• Stored entries

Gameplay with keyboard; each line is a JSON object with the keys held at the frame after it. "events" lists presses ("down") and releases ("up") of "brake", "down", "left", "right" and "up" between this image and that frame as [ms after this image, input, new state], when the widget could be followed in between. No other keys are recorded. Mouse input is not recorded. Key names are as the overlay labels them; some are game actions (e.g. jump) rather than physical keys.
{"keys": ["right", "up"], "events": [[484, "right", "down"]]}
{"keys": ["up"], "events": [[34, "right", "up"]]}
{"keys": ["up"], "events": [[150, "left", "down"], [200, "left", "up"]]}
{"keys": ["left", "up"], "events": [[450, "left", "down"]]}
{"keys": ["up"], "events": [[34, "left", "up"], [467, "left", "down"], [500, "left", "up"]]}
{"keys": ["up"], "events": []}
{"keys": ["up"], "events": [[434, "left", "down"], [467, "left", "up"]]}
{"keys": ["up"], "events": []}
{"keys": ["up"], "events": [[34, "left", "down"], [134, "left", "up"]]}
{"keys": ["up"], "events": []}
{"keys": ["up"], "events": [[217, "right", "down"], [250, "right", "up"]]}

• Problem requirements
An acceptable answer repeats every entry exactly, with nothing omitted.

• Solution to the exercise
Gameplay with keyboard; each line is a JSON object with the keys held at the frame after it. "events" lists presses ("down") and releases ("up") of "brake", "down", "left", "right" and "up" between this image and that frame as [ms after this image, input, new state], when the widget could be followed in between. No other keys are recorded. Mouse input is not recorded. Key names are as the overlay labels them; some are game actions (e.g. jump) rather than physical keys.
{"keys": ["right", "up"], "events": [[484, "right", "down"]]}
{"keys": ["up"], "events": [[34, "right", "up"]]}
{"keys": ["up"], "events": [[150, "left", "down"], [200, "left", "up"]]}
{"keys": ["left", "up"], "events": [[450, "left", "down"]]}
{"keys": ["up"], "events": [[34, "left", "up"], [467, "left", "down"], [500, "left", "up"]]}
{"keys": ["up"], "events": []}
{"keys": ["up"], "events": [[434, "left", "down"], [467, "left", "up"]]}
{"keys": ["up"], "events": []}
{"keys": ["up"], "events": [[34, "left", "down"], [134, "left", "up"]]}
{"keys": ["up"], "events": []}
{"keys": ["up"], "events": [[217, "right", "down"], [250, "right", "up"]]}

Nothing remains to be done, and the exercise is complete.